Hershey’s also does not disclose the flavanol content of its products, which is common across the chocolate industry. Manufacturers are not required to report flavanol levels, making it difficult to know exactly how much you’re getting. With alkali processing in the ingredient list, though, the number is almost certainly low.
The Sugar Problem
A single three-piece serving of Hershey’s Special Dark contains 14 grams of added sugar. That’s 56 percent of the 25-gram daily limit the World Health Organization suggests for optimal health. Eating one serving doesn’t leave much room for added sugar from anything else you eat or drink that day.
For comparison, high-quality dark chocolate bars with 70 to 85 percent cocoa solids typically contain 5 to 8 grams of sugar per similar-sized serving. The higher the cocoa percentage, the less room there is for sugar in the recipe. Hershey’s Special Dark doesn’t list a specific cocoa percentage on its packaging, which generally signals it sits at the lower end of what qualifies as “dark” chocolate, likely around 45 to 50 percent cocoa solids. That lower cocoa content means more sugar and milk fat filling the rest of the bar.
What to Look for Instead
If you want dark chocolate that actually delivers on the health benefits, look for bars that meet three criteria:
- At least 70 percent cocoa solids. This is the threshold most nutrition experts recommend. Higher percentages mean more flavanols and less sugar.
- No alkali processing. Check the ingredients for “cocoa processed with alkali” or “Dutch-processed cocoa.” If either appears, the flavanol content has been significantly reduced. Look for bars that list “cocoa” or “cocoa mass” without the alkali note.
- Short ingredient list. The best options contain cocoa mass, cocoa butter, a small amount of sugar, and maybe vanilla.
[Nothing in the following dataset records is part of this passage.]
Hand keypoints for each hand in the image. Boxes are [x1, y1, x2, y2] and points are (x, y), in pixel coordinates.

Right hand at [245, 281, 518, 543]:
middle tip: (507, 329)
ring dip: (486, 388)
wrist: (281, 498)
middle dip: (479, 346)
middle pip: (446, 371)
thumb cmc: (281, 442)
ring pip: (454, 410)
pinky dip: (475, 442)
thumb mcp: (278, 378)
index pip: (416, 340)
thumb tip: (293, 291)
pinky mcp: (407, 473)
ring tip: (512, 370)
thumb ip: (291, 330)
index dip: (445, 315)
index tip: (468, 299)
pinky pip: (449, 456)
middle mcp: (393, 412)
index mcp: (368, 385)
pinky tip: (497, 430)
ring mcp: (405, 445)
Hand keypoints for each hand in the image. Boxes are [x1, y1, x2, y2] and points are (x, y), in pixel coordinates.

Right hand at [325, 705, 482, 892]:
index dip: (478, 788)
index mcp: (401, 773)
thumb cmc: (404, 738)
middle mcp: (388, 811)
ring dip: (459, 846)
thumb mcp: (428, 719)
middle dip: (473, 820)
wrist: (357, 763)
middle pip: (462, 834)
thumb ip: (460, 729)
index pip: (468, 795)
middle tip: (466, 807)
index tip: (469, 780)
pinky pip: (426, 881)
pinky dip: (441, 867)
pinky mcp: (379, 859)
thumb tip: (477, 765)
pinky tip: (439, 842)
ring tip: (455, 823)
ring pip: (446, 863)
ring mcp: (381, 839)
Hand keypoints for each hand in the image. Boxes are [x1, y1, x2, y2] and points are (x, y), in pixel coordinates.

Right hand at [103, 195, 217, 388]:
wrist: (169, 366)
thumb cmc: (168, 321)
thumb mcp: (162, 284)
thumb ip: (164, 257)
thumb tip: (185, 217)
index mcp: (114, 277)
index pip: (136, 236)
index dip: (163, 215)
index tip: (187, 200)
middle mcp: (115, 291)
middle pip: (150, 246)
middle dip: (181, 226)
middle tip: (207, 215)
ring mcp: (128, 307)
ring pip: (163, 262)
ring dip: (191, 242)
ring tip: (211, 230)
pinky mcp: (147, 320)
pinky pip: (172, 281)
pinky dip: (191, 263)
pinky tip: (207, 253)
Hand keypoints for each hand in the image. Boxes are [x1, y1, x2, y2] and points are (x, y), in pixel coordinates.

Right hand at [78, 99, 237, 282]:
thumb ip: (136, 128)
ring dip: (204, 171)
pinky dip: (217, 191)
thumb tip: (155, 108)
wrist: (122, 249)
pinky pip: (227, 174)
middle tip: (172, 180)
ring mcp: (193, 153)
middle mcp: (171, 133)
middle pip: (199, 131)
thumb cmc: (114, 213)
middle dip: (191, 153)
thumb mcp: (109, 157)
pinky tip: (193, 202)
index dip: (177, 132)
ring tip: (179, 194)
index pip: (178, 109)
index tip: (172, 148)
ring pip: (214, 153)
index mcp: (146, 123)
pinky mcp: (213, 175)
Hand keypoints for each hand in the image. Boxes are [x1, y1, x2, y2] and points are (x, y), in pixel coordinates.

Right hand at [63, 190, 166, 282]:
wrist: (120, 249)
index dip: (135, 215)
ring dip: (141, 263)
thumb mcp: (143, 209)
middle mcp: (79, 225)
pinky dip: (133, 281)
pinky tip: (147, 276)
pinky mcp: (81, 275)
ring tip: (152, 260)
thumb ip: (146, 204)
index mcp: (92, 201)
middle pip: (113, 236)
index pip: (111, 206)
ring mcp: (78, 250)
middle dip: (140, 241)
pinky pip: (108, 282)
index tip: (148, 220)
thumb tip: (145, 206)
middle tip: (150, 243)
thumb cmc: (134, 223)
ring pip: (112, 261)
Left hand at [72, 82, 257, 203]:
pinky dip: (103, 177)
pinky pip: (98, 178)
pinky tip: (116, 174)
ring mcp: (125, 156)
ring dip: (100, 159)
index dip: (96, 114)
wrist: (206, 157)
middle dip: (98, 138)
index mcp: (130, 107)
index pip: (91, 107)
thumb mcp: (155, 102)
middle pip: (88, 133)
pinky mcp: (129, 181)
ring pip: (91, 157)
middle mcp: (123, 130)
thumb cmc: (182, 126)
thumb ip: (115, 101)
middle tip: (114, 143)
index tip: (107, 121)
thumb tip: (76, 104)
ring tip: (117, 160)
The fewer fillers, the more of the bar is actual cocoa.
Brands like Lindt Excellence (70%, 85%, or 90%), Ghirardelli Intense Dark, and smaller craft chocolate makers often meet these standards, though you still need to check labels individually. Some Ghirardelli products are also alkali-processed, so the ingredient list matters more than the brand name.
How Much Dark Chocolate Is Worth Eating
Most studies showing cardiovascular and cognitive benefits used 20 to 30 grams of dark chocolate per day, roughly one to two small squares of a standard bar. That amount delivers a useful dose of flavanols without adding excessive calories or sugar. Even high-quality dark chocolate is calorie-dense, running about 170 calories per ounce, so portion size matters.
Eating a square or two of properly made 70-plus percent dark chocolate daily is a reasonable habit. Eating an entire Hershey’s Special Dark bar is not the same thing nutritionally, even though both carry the “dark chocolate” label. The label is doing a lot of marketing work that the ingredients don’t support.
The Bottom Line on Hershey’s
Hershey’s Special Dark is fine as an occasional treat, but it’s not the dark chocolate that health research is talking about. The alkali processing removes most of the flavanols, the sugar content is high relative to better options, and the cocoa percentage is lower than the 70 percent minimum that nutrition experts recommend. If you enjoy the taste, there’s no reason to avoid it entirely. But if you’re choosing dark chocolate specifically for health benefits, a higher-cocoa, non-alkalized bar will get you meaningfully closer to what the science actually supports.